EXCERPT TO READ:

# Why is wave function collapse mysterious?

There are lots of questions and answers on this site about wave function collapse (for example, How does a Wavefunction collapse?, Why does a wavefunction collapse when observation takes place?, How does wave function collapse when I measure position?, and others). However, after reading a few of them, I still don't understand why this is such a difficult topic. Since I don't know very much about quantum mechanics, I'm probably just missing a fundamental concept somewhere; I'm trying to figure out what it is.

As I understand it, in quantum mechanics, everything that exists is described by a wave function. A particle in a box has a wave function. Light in the double slit experiment has a wave function. I have a wave function, albeit an extremely complex one.

When two particles interact, one can use quantum field theory to write a wave function describing the system before and after the interaction. For example, if a free electron approaches a proton, one can write a wave function describing the time evolution of the system. At any given time in the future, there is a probability that the electron will be near the proton with a low energy, indicating that it has emitted a photon and has been captured into an atomic orbital. There is also a probability that it will be far away with a high energy, indicating that it remains free.

It seems to me that when we make a "measurement" of a quantum mechanical system, exactly the same thing happens. One particle interacts with another group of particles (the observer), and in principle, one could write a wave function describing the time evolution of the whole system.

WORK TASK: Reproduce everything from "It seems to" down to "the whole system." in the post on wave function collapse, word for word.

RECORDED DATA:
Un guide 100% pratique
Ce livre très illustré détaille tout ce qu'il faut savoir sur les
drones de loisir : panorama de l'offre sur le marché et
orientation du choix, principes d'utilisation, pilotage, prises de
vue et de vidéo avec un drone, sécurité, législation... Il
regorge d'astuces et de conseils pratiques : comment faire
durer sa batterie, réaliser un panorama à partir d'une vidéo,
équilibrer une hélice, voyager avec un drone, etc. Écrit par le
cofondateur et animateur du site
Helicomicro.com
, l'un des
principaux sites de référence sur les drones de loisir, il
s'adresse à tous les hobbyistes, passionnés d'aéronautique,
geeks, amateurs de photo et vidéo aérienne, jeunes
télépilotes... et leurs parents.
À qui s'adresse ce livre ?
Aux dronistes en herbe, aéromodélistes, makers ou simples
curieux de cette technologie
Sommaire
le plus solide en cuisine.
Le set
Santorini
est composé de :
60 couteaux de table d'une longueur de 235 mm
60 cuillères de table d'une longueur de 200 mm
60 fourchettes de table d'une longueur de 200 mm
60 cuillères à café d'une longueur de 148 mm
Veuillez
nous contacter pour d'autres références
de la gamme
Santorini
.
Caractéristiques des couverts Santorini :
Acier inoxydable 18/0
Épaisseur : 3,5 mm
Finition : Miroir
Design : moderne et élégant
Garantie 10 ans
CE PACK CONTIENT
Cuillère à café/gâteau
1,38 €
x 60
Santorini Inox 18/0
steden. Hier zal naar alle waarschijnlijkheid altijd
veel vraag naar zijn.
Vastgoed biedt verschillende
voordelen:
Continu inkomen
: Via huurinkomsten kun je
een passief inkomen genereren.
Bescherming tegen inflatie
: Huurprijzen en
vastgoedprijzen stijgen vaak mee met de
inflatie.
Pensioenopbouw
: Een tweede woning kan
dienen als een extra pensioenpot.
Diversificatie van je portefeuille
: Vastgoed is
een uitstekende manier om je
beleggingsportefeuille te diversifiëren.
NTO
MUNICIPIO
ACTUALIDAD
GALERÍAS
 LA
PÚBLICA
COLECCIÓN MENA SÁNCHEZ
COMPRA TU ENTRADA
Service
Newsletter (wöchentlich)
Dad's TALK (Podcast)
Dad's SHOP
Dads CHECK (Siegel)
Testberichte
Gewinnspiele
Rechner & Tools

ANSWER AREA:
It seems to me that when we make a "measurement" of a quantum mechanical system, exactly the same thing happens. One particle interacts with another group of particles (the observer), and in principle, one could write a wave function describing the time evolution of the whole system.